2. Kocaeli ili, ... ilçesi, ... Ş. Mahallesi, 540 ada 21 parsel sayılı taşınmaza, 2942 sayılı Kanun'un 11 inci maddesinin birinci fıkrasının (g) bendi uyarınca emsalin üstün ve eksik yönleri belirlenip kıyaslaması yapılarak değer biçilmesinde ve bedelinin alınan rapor uyarınca davalı ... Bakanlığından tahsiline karar verilmesi yerindedir.

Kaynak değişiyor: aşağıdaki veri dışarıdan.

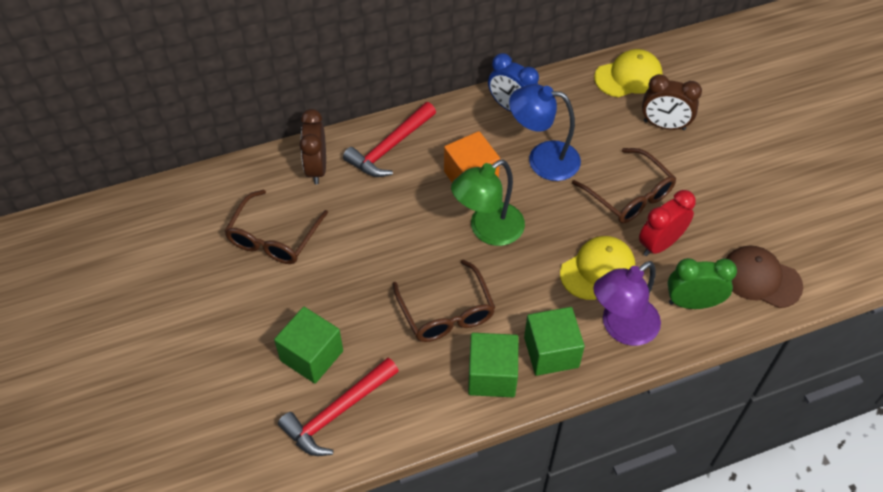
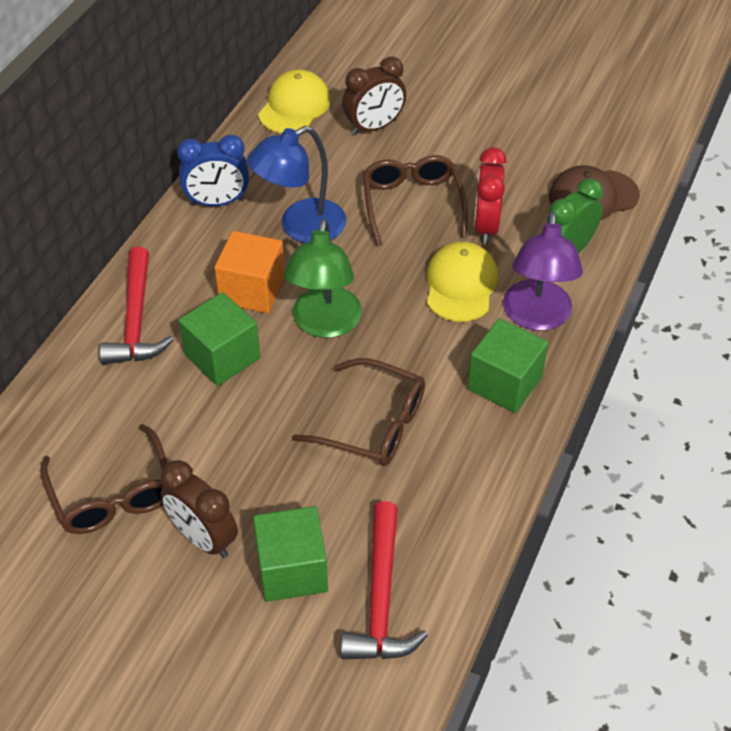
camera: 45 degrees left, 5 degrees down
brown clock [299,109,326,184] -> brown clock moved to [161,460,238,558]
green cube [468,333,518,397] -> green cube moved to [178,292,260,386]
brown glasses [572,148,677,223] -> brown glasses turned 105 degrees counterclockwise [363,155,468,246]

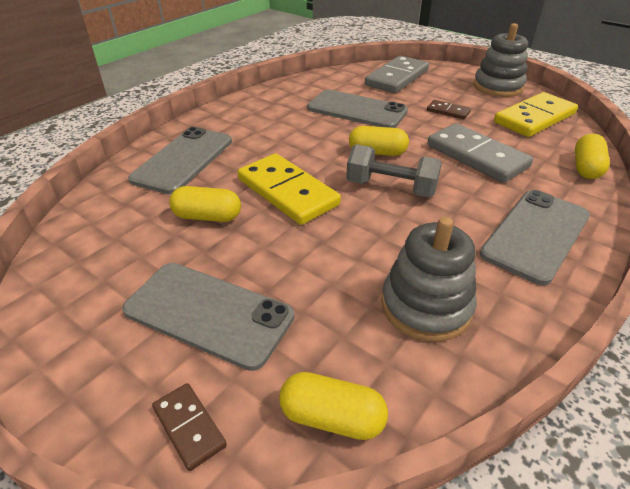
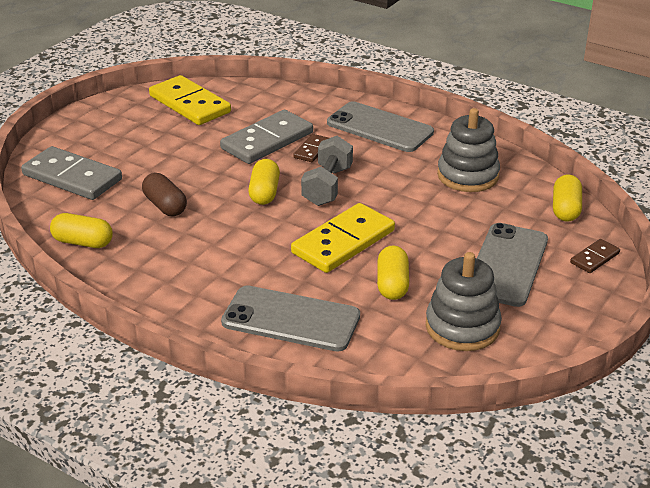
camera: 95 degrees left, 5 degrees down
grey phone [307,89,408,128] -> brown capsule [142,173,187,216]
brown domino [427,100,471,119] -> brown domino moved to [293,134,329,162]
grey stacking toy [473,23,528,97] -> grey stacking toy moved to [426,252,502,351]
yellow capsule [575,134,610,179] -> yellow capsule moved to [50,213,113,248]

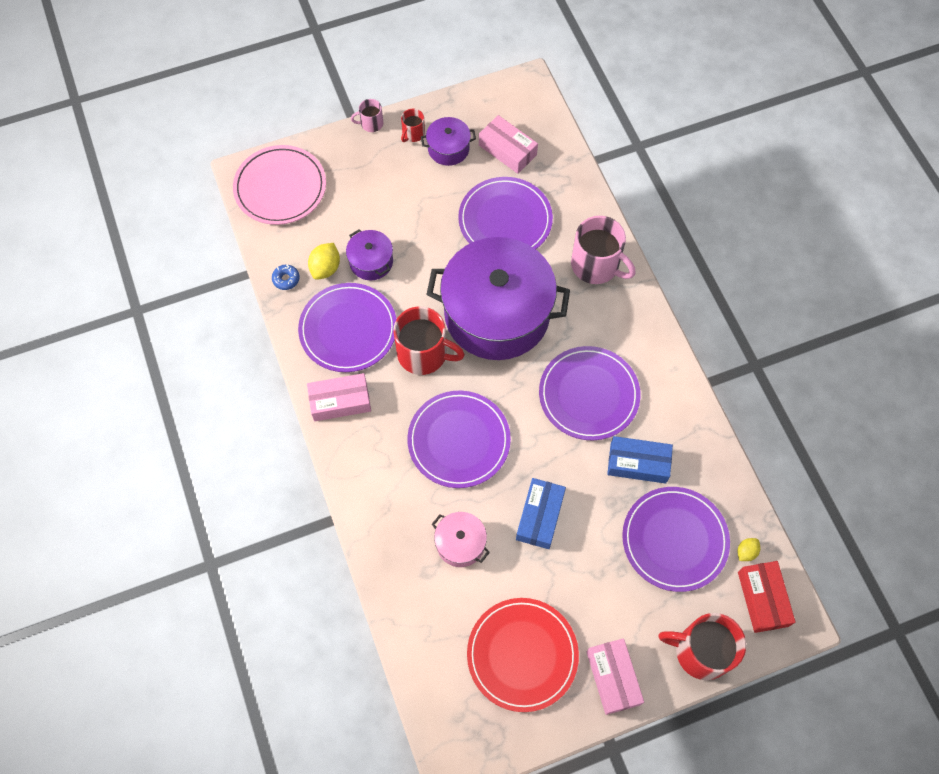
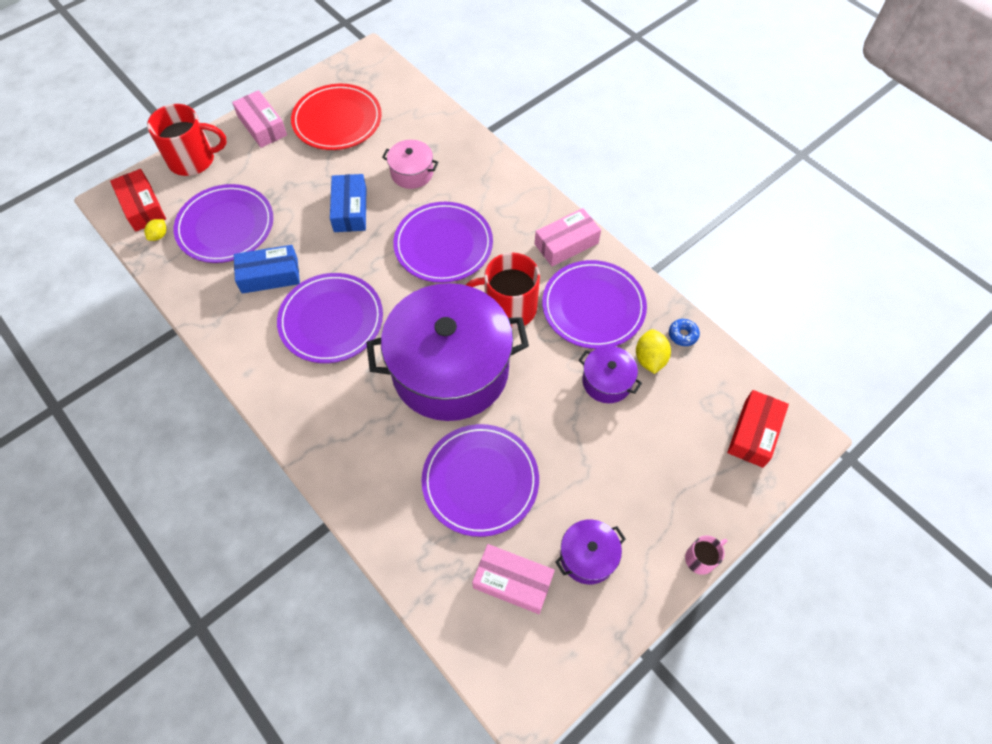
camera: 160 degrees right, 5 degrees down
pink plate [233,145,326,225] -> red box [727,390,789,468]
red mug [401,109,425,142] -> none
pink mug [571,216,635,284] -> none

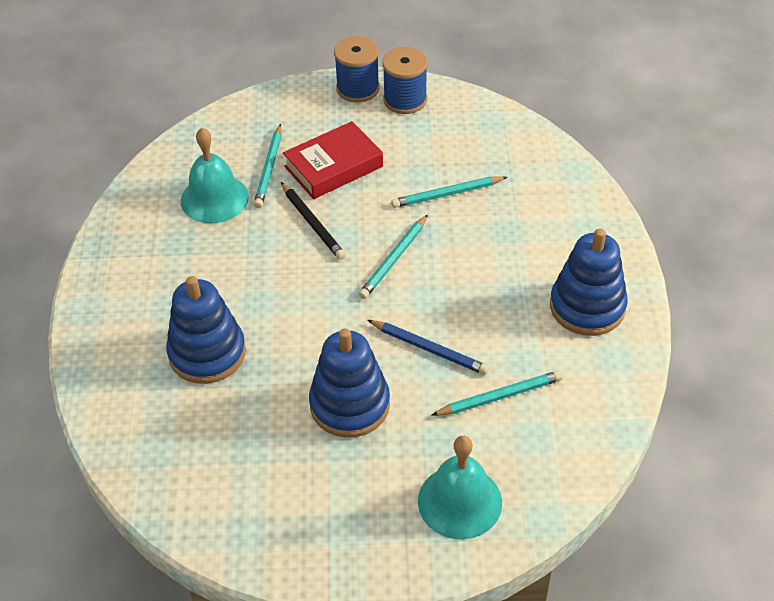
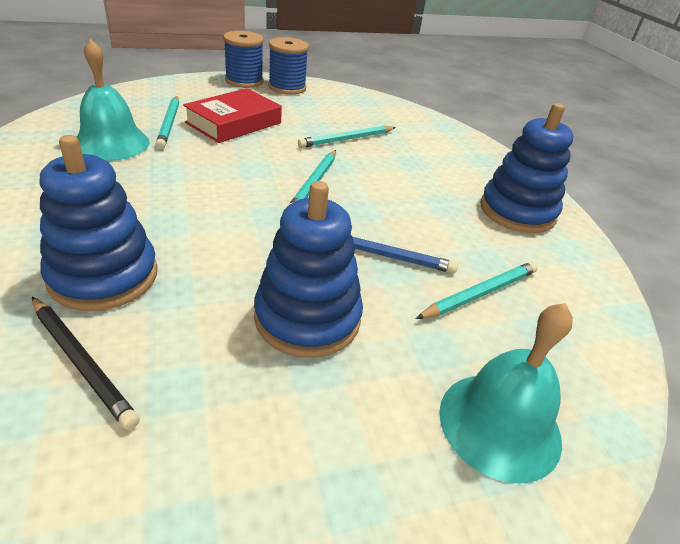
camera: 20 degrees left, 10 degrees down
black pencil [281,182,346,260] -> black pencil moved to [32,297,140,430]

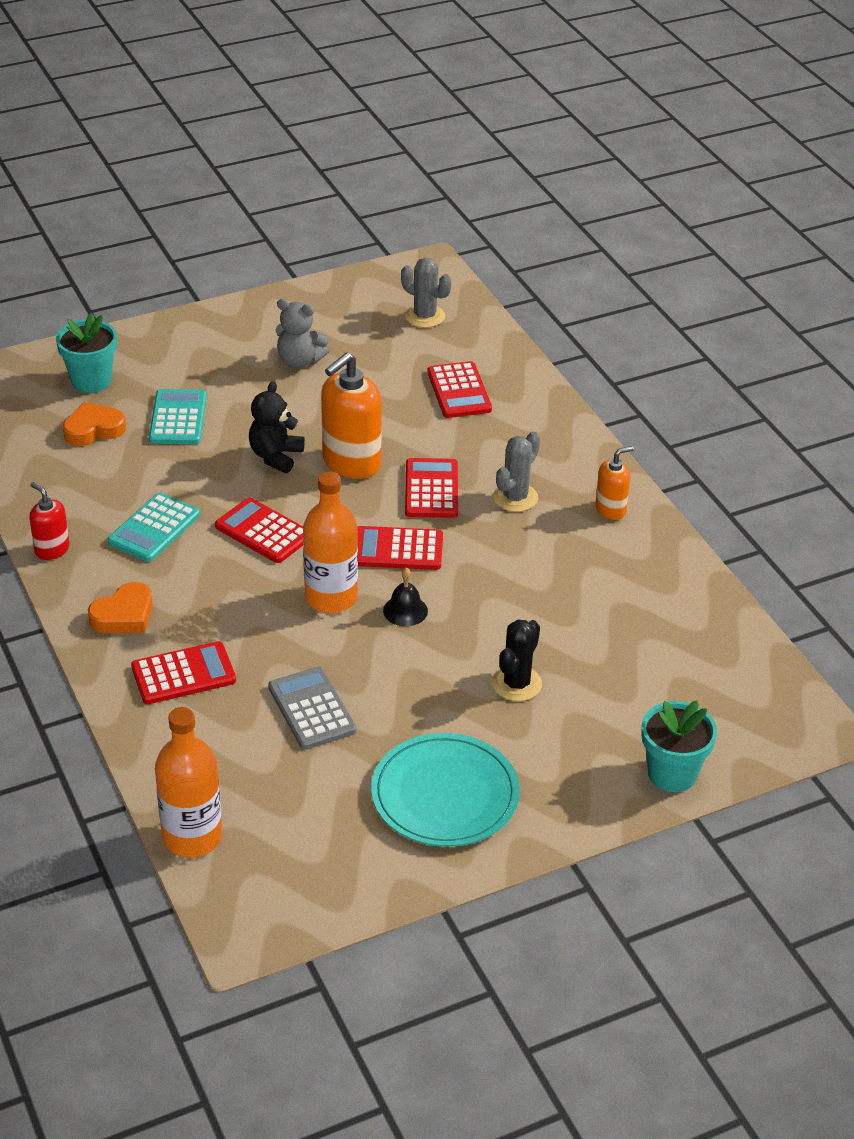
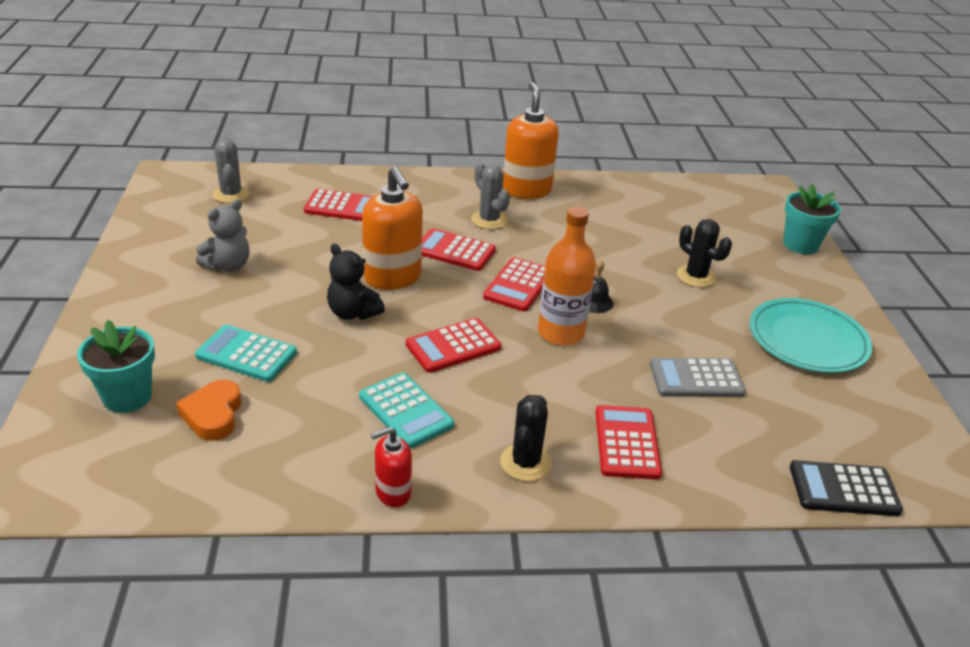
camera: 70 degrees left, 5 degrees down
orange heart [88,582,153,633] -> black cactus [500,395,552,481]
orange bottle [155,707,222,858] -> black calculator [790,460,903,516]
grey cactus [401,258,451,328] -> grey cactus turned 75 degrees counterclockwise [213,136,250,203]
orange soap dispenser [595,446,634,520] -> orange soap dispenser [503,82,559,199], size x1.83

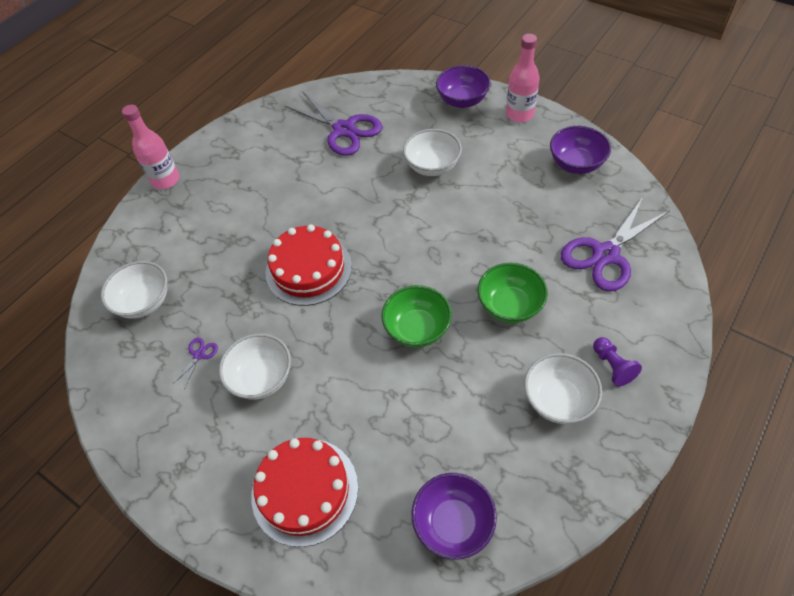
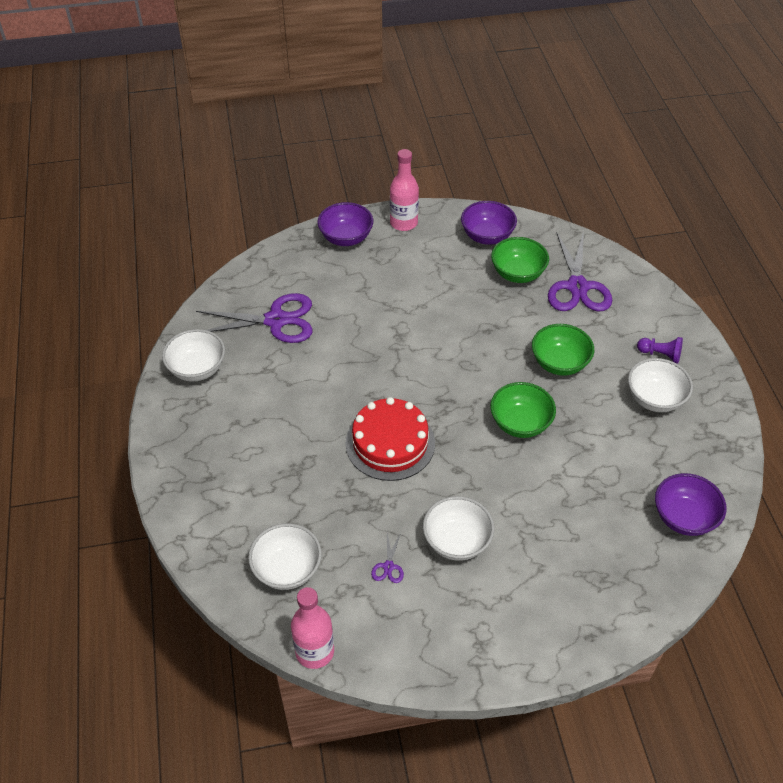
camera: 50 degrees left, 5 degrees down
pink bottle [122,105,179,189] -> pink bottle moved to [291,587,334,669]
purple scissors [172,338,218,389] -> purple scissors turned 150 degrees counterclockwise [371,533,404,583]
red cake [251,438,358,547] -> none
white bowl [403,129,462,176] -> white bowl moved to [162,329,225,381]
none -> green bowl [491,237,549,283]

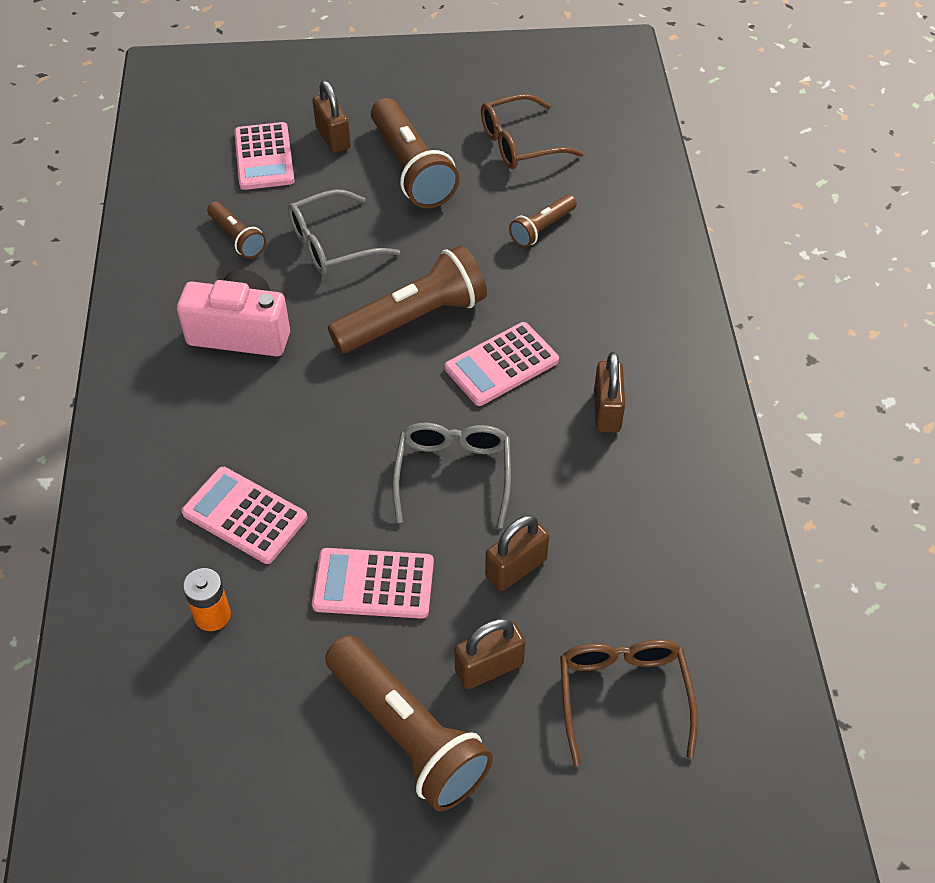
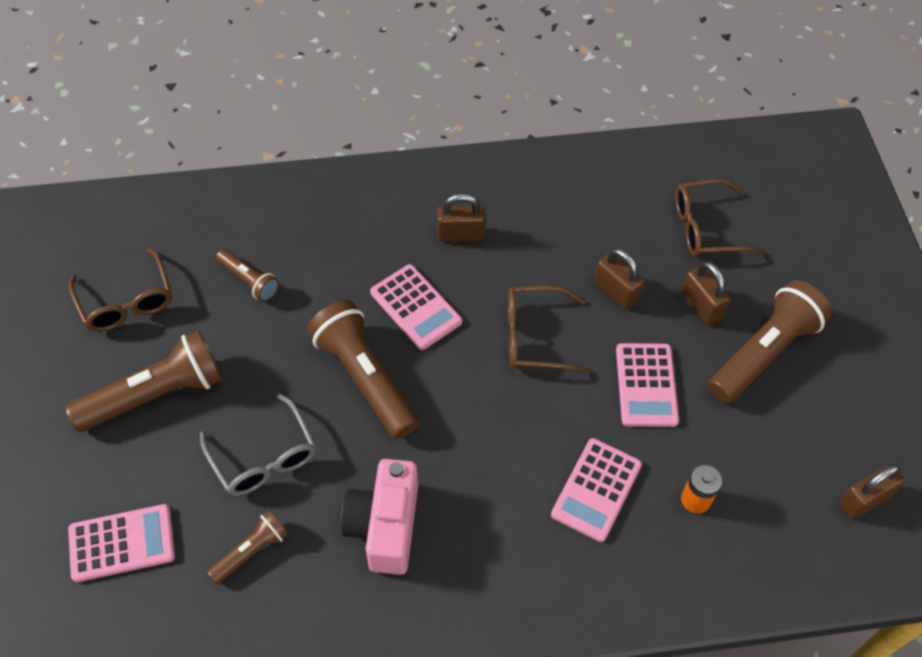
camera: 95 degrees left, 5 degrees up
brown padlock [313,80,351,153] -> brown padlock moved to [839,464,904,519]
grey glasses [392,423,511,528] -> brown glasses [508,286,590,373]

3.Temyizen incelenen karar, tarafların karşılıklı iddia ve savunmalarına, dayandıkları belgelere, uyuşmazlığa uygulanması gereken hukuk kuralları ile hukuki ilişkinin nitelendirilmesine, dava şartlarına, yargılama ve ispat kuralları ile kararda belirtilen gerekçelere göre usul ve kanuna uygun olup, davalı ... vekili tarafından temyiz dilekçesinde ileri sürülen nedenler kararın bozulmasını gerektirecek nitelikte görülmemiştir.
VI. KARAR
Açıklanan sebeplerle;
A.Davalı ... Vekilinin ... ve ... dışında kalan davacılara ilişkin Temyizi Yönünden;
Temyiz dilekçelerinin miktar yönünden reddine,
B. Davalı ... Vekilinin Davacılar ... ve ...'a İlişkin Temyizi Yönünden;
Yerinde görülmeyen tüm temyiz itirazlarının reddiyle usul ve kanuna uygun Bölge Adliye Mahkemesi kararının 6100 sayılı Kanun’un 370 inci maddesinin birinci fıkrası uyarınca ONANMASINA,
Davalı ... harçtan muaf olduğundan harç alınmasına yer olmadığına,
Dosyanın İlk derece mahkemesine, kararın bir örneğinin Bölge Adliye Mahkemesine gönderilmesine,
31.10.2023 tarihinde oy birliğiyle karar verildi.